Mais comment ? On commence par soi. Pour donner l’envie aux autres qu’ils agissent comme il aimerait qu’on le fasse, on se rectifie, s’analyse, se jauge avec impartialité, on devient un exemple, un modèle à suivre. On devient, courageusement, comme on aimerait qu’autrui, cette vaste humanité, devienne. On se change : pour le bien des autres. Pour le bien de mon enfant, je me discipline afin qu’elle ait une bonne image de moi, que je puisse devenir sa référence, son modèle pour se construire, qu’elle ne m’en veuille pas comme j’en ai voulu à mes parents, d’avoir vécu dans la misère profonde.
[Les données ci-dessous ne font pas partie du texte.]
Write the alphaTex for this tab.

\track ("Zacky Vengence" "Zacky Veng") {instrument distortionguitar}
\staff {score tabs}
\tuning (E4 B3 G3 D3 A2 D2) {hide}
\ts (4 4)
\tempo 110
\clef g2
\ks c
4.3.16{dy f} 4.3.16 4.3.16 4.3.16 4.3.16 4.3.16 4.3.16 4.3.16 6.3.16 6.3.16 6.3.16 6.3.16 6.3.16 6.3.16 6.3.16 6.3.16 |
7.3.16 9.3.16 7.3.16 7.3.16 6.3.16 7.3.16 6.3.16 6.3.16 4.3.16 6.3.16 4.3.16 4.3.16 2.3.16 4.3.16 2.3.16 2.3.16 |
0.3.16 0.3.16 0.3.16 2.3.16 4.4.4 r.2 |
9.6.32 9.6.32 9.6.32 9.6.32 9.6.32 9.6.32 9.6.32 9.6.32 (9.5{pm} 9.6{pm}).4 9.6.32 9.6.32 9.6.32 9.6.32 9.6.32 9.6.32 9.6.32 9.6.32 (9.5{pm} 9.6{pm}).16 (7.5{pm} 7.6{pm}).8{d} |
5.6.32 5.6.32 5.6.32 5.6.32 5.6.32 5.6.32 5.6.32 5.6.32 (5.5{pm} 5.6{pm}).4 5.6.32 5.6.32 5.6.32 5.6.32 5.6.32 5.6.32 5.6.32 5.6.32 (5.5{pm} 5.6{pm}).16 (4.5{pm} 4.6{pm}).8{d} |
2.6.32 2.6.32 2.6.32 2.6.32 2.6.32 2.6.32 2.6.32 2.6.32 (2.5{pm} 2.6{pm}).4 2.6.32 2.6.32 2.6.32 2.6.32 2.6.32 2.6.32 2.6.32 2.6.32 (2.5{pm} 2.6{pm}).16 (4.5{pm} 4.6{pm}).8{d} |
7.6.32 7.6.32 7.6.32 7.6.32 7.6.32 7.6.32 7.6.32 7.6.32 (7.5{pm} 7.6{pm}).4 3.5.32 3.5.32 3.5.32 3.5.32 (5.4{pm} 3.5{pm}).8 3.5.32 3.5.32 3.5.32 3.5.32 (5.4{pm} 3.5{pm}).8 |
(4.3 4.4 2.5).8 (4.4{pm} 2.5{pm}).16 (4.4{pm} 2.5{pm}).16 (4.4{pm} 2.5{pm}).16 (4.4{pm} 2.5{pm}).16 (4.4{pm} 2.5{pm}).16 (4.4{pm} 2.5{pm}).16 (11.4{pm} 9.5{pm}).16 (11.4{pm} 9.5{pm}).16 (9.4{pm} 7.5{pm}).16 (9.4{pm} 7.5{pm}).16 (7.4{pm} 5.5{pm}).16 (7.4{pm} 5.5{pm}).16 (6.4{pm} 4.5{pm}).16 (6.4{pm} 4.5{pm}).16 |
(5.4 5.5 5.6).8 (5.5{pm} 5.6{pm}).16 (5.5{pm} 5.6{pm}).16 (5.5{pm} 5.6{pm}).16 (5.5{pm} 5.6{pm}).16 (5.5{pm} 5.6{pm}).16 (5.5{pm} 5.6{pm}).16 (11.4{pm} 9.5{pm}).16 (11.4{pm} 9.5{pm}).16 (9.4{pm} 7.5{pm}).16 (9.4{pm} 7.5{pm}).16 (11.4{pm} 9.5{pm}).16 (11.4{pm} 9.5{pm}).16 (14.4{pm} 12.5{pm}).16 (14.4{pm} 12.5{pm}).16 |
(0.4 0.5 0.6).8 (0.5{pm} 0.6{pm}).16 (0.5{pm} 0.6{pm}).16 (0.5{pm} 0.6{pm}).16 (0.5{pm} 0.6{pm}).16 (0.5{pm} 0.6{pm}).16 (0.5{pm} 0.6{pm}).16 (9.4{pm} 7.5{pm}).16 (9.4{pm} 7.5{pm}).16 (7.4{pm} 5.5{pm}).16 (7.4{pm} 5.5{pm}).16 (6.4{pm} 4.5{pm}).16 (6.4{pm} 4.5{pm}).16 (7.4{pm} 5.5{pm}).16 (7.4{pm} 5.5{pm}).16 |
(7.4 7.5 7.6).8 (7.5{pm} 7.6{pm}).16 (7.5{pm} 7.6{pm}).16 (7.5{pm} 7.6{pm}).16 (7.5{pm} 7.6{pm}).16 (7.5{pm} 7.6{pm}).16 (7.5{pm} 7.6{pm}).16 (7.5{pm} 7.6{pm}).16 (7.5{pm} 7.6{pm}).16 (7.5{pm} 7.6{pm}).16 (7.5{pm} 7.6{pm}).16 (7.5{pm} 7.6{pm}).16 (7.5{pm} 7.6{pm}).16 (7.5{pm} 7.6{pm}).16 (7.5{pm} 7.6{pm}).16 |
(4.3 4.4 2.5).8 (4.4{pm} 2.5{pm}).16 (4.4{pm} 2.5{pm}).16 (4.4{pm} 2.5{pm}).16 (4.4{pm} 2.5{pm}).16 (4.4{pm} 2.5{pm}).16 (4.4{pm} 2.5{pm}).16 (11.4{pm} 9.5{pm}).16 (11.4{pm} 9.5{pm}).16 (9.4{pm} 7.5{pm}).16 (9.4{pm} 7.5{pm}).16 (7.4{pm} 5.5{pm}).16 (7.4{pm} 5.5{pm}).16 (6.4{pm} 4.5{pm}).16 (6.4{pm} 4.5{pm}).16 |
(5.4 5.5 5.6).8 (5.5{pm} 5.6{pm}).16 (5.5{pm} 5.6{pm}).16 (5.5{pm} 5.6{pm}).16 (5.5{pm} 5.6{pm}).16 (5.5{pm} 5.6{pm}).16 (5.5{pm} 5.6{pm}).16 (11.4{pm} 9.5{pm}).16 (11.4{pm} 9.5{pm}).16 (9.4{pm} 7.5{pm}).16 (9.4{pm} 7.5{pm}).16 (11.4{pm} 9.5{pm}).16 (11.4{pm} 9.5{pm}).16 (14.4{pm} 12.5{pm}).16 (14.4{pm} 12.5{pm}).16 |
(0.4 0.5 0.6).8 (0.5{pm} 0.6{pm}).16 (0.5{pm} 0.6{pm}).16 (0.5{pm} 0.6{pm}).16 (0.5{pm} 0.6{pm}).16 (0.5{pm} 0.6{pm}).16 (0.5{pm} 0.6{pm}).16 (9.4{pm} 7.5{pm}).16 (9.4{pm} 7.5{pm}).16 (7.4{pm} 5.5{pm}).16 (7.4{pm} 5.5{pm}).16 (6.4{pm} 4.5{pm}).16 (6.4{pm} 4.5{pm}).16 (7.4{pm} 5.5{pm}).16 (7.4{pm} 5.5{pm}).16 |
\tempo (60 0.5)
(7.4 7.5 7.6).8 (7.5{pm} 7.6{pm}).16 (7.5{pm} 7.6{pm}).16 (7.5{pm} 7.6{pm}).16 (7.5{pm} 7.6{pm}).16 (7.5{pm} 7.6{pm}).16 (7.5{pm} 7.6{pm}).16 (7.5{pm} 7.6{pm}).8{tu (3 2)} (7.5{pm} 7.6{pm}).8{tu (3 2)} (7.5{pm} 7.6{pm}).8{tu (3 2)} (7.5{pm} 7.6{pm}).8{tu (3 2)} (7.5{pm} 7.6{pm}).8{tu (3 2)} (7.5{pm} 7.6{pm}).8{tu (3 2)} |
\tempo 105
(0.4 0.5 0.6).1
Cela implique une vigilance constante, permanente à mon égard. Je me connais ainsi mieux (sachant ce qu’il faut corriger ou développer) et je sais où je veux aller : voilà qui devrait inspirer « nos dirigeants » ! Ça c’est pour ce qui me concerne, c’est ce que je peux travailler de moi. Pour autrui, pour ce qui concerne autrui : comment agir ?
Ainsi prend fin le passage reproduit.